Certainly, those who are not too fond of the environmental movement come up with their usual complaints, but internal criticism if rare, and where it is found, it has yet to pick up any steam. This is because planting trees, opening cafes, building walkways, using recycled bags to do our shopping, planting community gardens, installing solar panels on traffic lights, all these things are needed in order to develop a community space and make it sustainable.

But what often goes unnoticed and sometimes even ignored is the idea that no matter our intentions, the present green development paradigm has dramatic consequences on the urban poor. In order for the green movement to be successful in developing sustainable community spaces, the community which is most impacted and which defines the space MUST be at the forefront of all projects.

In Islam, our deeds are judged by our intentions. Good rarely comes from a bad intention.

The Prophet Muhammad (saw) said:

“Surely actions are by intentions and each will get that for which they intend”

But what if a good intention actually produces a negative consequence for some? Examples of this abound here in DC and in urban centers around the country where the dominant green discourse is said to clean up areas and promote sustainability while actually accelerating the process of gentrification. Communities may be developed but seldom do the current residents of these spaces benefit from such development.
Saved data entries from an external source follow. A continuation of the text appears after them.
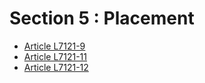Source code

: # Section 5 : Placement

* [Article L7121-9](./LEGIARTI000022517415.md)
* [Article L7121-11](./LEGIARTI000006904538.md)
* [Article L7121-12](./LEGIARTI000022517496.md)
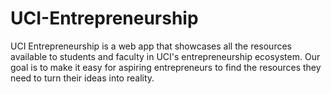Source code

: # UCI-Entrepreneurship
UCI Entrepreneurship is a web app that showcases all the resources available to students and faculty in UCI's entrepreneurship ecosystem. Our goal is to make it easy for aspiring entrepreneurs to find the resources they need to turn their ideas into reality.
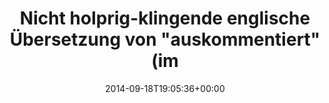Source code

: ---
retweeted: false
source: <a href="http://twitter.com" rel="nofollow">Twitter Web Client</a>
entities:
  hashtags: []
  symbols: []
  user_mentions: []
  urls: []
display_text_range:
- '0'
- '110'
favorite_count: '0'
id_str: '512678844336070657'
truncated: false
retweet_count: '0'
id: '512678844336070657'
created_at: Thu Sep 18 19:05:36 +0000 2014
favorited: false
full_text: Nicht holprig-klingende englische Übersetzung von "auskommentiert" (im
  Sinne von Quellcode)? Mutige voran! :-)
lang: de
tags:
- pesos/twitter
date: '2014-09-18T19:05:36+00:00'
src: https://twitter.com/bascht/status/512678844336070657
original_url: https://twitter.com/bascht/status/512678844336070657
type: twitter_tweet
text: Nicht holprig-klingende englische Übersetzung von "auskommentiert" (im Sinne
  von Quellcode)? Mutige voran! :-)
title: 'Nicht holprig-klingende englische Übersetzung von "auskommentiert" (im '

---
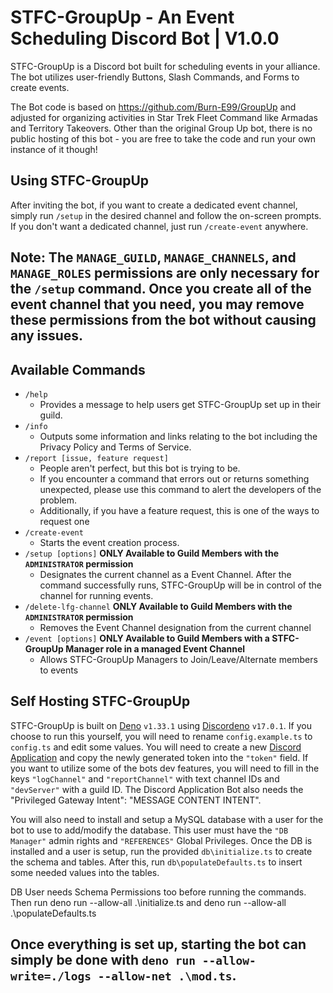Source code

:# STFC-GroupUp - An Event Scheduling Discord Bot | V1.0.0

STFC-GroupUp is a Discord bot built for scheduling events in your alliance.  The bot utilizes user-friendly Buttons, Slash Commands, and Forms to create events.

The Bot code is based on https://github.com/Burn-E99/GroupUp and adjusted for organizing activities in Star Trek Fleet Command like Armadas and Territory Takeovers.
Other than the original Group Up bot, there is no public hosting of this bot - you are free to take the code and run your own instance of it though!

## Using STFC-GroupUp
After inviting the bot, if you want to create a dedicated event channel, simply run `/setup` in the desired channel and follow the on-screen prompts.  If you don't want a dedicated channel, just run `/create-event` anywhere.

Note: The `MANAGE_GUILD`, `MANAGE_CHANNELS`, and `MANAGE_ROLES` permissions are only necessary for the `/setup` command.  Once you create all of the event channel that you need, you may remove these permissions from the bot without causing any issues.
---

## Available Commands
* `/help`
  * Provides a message to help users get STFC-GroupUp set up in their guild.
* `/info`
  * Outputs some information and links relating to the bot including the Privacy Policy and Terms of Service.
* `/report [issue, feature request]`
  * People aren't perfect, but this bot is trying to be.
  * If you encounter a command that errors out or returns something unexpected, please use this command to alert the developers of the problem.
  * Additionally, if you have a feature request, this is one of the ways to request one
* `/create-event`
  * Starts the event creation process.
* `/setup [options]` **ONLY Available to Guild Members with the `ADMINISTRATOR` permission**
  * Designates the current channel as a Event Channel.  After the command successfully runs, STFC-GroupUp will be in control of the channel for running events.
* `/delete-lfg-channel` **ONLY Available to Guild Members with the `ADMINISTRATOR` permission**
  * Removes the Event Channel designation from the current channel
* `/event [options]` **ONLY Available to Guild Members with a STFC-GroupUp Manager role in a managed Event Channel**
  * Allows STFC-GroupUp Managers to Join/Leave/Alternate members to events

## Self Hosting STFC-GroupUp
STFC-GroupUp is built on [Deno](https://deno.land/) `v1.33.1` using [Discordeno](https://discordeno.mod.land/) `v17.0.1`.  If you choose to run this yourself, you will need to rename `config.example.ts` to `config.ts` and edit some values.  You will need to create a new [Discord Application](https://discord.com/developers/applications) and copy the newly generated token into the `"token"` field.  If you want to utilize some of the bots dev features, you will need to fill in the keys `"logChannel"` and `"reportChannel"` with text channel IDs and `"devServer"` with a guild ID.
The Discord Application Bot also needs the "Privileged Gateway Intent": "MESSAGE CONTENT INTENT".

You will also need to install and setup a MySQL database with a user for the bot to use to add/modify the database.  This user must have the `"DB Manager"` admin rights and `"REFERENCES"` Global Privileges.  Once the DB is installed and a user is setup, run the provided `db\initialize.ts` to create the schema and tables.  After this, run `db\populateDefaults.ts` to insert some needed values into the tables.

DB User needs Schema Permissions too before running the commands.
Then run deno run --allow-all .\initialize.ts and deno run --allow-all .\populateDefaults.ts

Once everything is set up, starting the bot can simply be done with `deno run --allow-write=./logs --allow-net .\mod.ts`.
---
The reason that the urban poor are often left out of the equation is because the development paradigm began not as a movement to make cities more sustainable, but rather, to stop the spread of and reverse the process of urban sprawl. This movement, almost from inception was led by the middle and upper class. Susana Almanza, in her article, Removing the Poor through Land Use and Planning published in Race, Poverty and the Environment, asserts:

People of color, the poor, and the working poor were not at the table and thus, the impacts on these communities did not receive meaningful consideration. Urban planners and developers began developing the urban core as if people of color were not living in them. New zoning codes and policies were adopted to make room for the new urbanisism. Communities of color throughout the United States began to see condos, lofts, McMansions, and live/work buildings pop up in low-income and people of color neighborhoods. A tidal wave of gentrification began to engulf people of color communities.

Columbia Heights is but one example.

B. Jesse Clarke, editor of Race, Poverty and the Environment admits to me that the current system is doing nothing more than “greenwashing and smart development at the expense of established poor communities.” The solution, according to Clarke, is to put political power in the hands of the poor and communities of color who have historically been disenfranchised. In short, “it takes political power to win social and economic rights for communities of color and low income people”, a power which often takes a backseat while we figure out the next project that will make us feel good about ourselves.
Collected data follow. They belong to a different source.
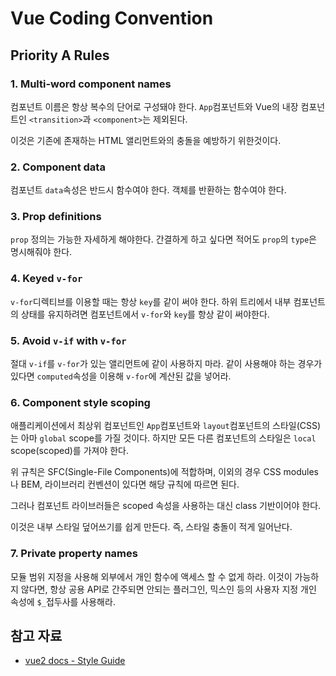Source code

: # Vue Coding Convention

## Priority A Rules

### 1. Multi-word component names

컴포넌트 이름은 항상 복수의 단어로 구성돼야 한다. `App`컴포넌트와 Vue의 내장 컴포넌트인 `<transition>`과 `<component>`는 제외된다.

이것은 기존에 존재하는 HTML 앨리먼트와의 충돌을 예방하기 위한것이다.

### 2. Component data

컴포넌트 `data`속성은 반드시 함수여야 한다. 객체를 반환하는 함수여야 한다.

### 3. Prop definitions

`prop` 정의는 가능한 자세하게 해야한다. 간결하게 하고 싶다면 적어도 `prop`의 `type`은 명시해줘야 한다.

### 4. Keyed `v-for`

`v-for`디렉티브를 이용할 때는 항상 `key`를 같이 써야 한다. 하위 트리에서 내부 컴포넌트의 상태를 유지하려면 컴포넌트에서 `v-for`와 `key`를 항상 같이 써야한다.

### 5. Avoid `v-if` with `v-for`

절대 `v-if`를 `v-for`가 있는 앨리먼트에 같이 사용하지 마라.
같이 사용해야 하는 경우가 있다면 `computed`속성을 이용해 `v-for`에 계산된 값을 넣어라.

### 6. Component style scoping

애플리케이션에서 최상위 컴포넌트인 `App`컴포넌트와 `layout`컴포넌트의 스타일(CSS)는 아마 `global` scope를 가질 것이다. 하지만 모든 다른 컴포넌트의 스타일은 `local` scope(scoped)를 가져야 한다.

위 규칙은 SFC(Single-File Components)에 적합하며, 이외의 경우 CSS modules나 BEM, 라이브러리 컨벤션이 있다면 해당 규칙에 따르면 된다.

그러나 컴포넌트 라이브러들은 scoped 속성을 사용하는 대신 class 기반이어야 한다.

이것은 내부 스타일 덮어쓰기를 쉽게 만든다. 즉, 스타일 충돌이 적게 일어난다.

### 7. Private property names

모듈 범위 지정을 사용해 외부에서 개인 함수에 액세스 할 수 없게 하라.
이것이 가능하지 않다면, 항상 공용 API로 간주되면 안되는 플러그인, 믹스인 등의 사용자 지정 개인 속성에 `$_`접두사를 사용해라.

## 참고 자료

- [vue2 docs - Style Guide](https://v2.vuejs.org/v2/style-guide/)
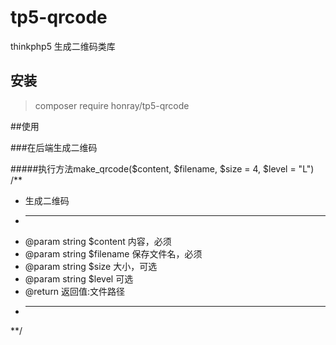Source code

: # tp5-qrcode
thinkphp5 生成二维码类库

## 安装


> composer require honray/tp5-qrcode


##使用

###在后端生成二维码


#####执行方法make_qrcode($content, $filename, $size = 4, $level = "L")
/**
* 生成二维码
* -------------------------------------------------------------------------
* @param string $content 内容，必须
* @param string $filename 保存文件名，必须
* @param string $size 大小，可选
* @param string $level 可选
* @return 返回值:文件路径
* -------------------------------------------------------------------
**/


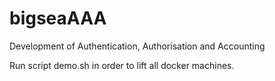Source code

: # bigseaAAA
Development of Authentication, Authorisation and Accounting

Run script demo.sh in order to lift all docker machines. 
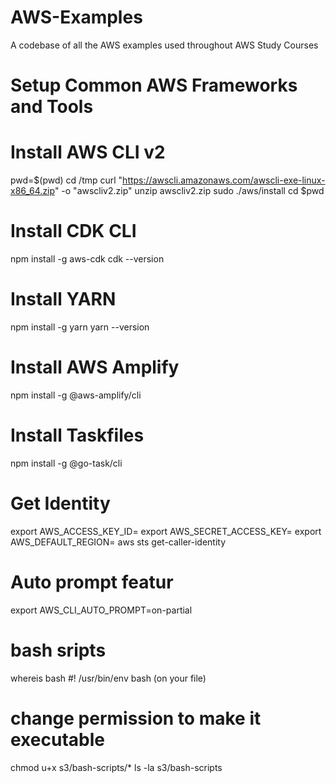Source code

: # AWS-Examples
A codebase of all the AWS examples used throughout AWS Study Courses

# Setup Common AWS Frameworks and Tools
# Install AWS CLI v2
pwd=$(pwd)
cd /tmp
curl "https://awscli.amazonaws.com/awscli-exe-linux-x86_64.zip" -o "awscliv2.zip"
unzip awscliv2.zip
sudo ./aws/install
cd $pwd

# Install CDK CLI
npm install -g aws-cdk
cdk --version

# Install YARN
npm install -g yarn
yarn --version

# Install AWS Amplify
npm install -g @aws-amplify/cli

# Install Taskfiles
npm install -g @go-task/cli

# Get Identity
export AWS_ACCESS_KEY_ID=
export AWS_SECRET_ACCESS_KEY=
export AWS_DEFAULT_REGION=
aws sts get-caller-identity

# Auto prompt featur
export AWS_CLI_AUTO_PROMPT=on-partial


# bash sripts
whereis bash 
#! /usr/bin/env bash (on your file)
# change permission to make it executable
chmod u+x s3/bash-scripts/* 
ls -la s3/bash-scripts
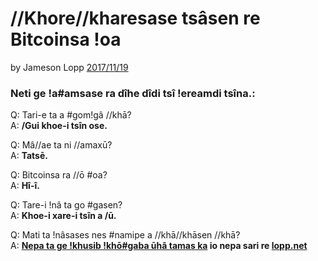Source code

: # //Khore//kharesase tsâsen re Bitcoinsa !oa

by Jameson Lopp [2017/11/19](https://twitter.com/lopp/status/932350908461133825)

<LanguageDropdown/>

### Neti ge !a#amsase ra dîhe dîdi tsî !ereamdi tsîna.:

Q: Tari-e ta a #gom!gâ //khā?  
A: **/Gui khoe-i tsîn ose.**

Q: Mâ//ae ta ni //amaxū?  
A: **Tatsē.**

Q: Bitcoinsa ra //ō #oa?  
A: **Hî-î.**

Q: Tare-i !nâ ta go #gasen?  
A: **Khoe-i xare-i tsîn a /ū.**


Q: Mati ta !nâsases nes #namipe a //khā//khāsen //khā?  
A: **[Nepa ta ge !khusib !khō#gaba ūhâ tamas ka](/nam/naq/translations) io nepa sari re [lopp.net](https://www.lopp.net/bitcoin-information.html)**
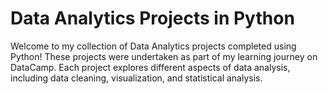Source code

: # Data Analytics Projects in Python

Welcome to my collection of Data Analytics projects completed using Python! These projects were undertaken as part of my learning journey on DataCamp. Each project explores different aspects of data analysis, including data cleaning, visualization, and statistical analysis.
The fundamental issue is that the green movement is perceived as, and in many ways actually is, a movement of the elite, or rather, to be less critical, a movement that is, more often then not, led by those who have the ability and the time to care. If we are to move beyond just feeling good about ourselves because we recycle, reuse and reduce and towards developing communities, the urban poor, the residents of these neighborhoods MUST be at the forefront and we MUST work towards their political rights and their power. Unfortunately, the poor often don’t have the means or ends to participate, just as they do not have the means to shop at Trader Joe’s or buy organic products.

If the people most impacted by environmental degradation are not considered, then green projects ultimately fail in their goal of sustainability. We must make sure that our good intentions result in good deeds which benefit the poor rather then making their communities unlivable.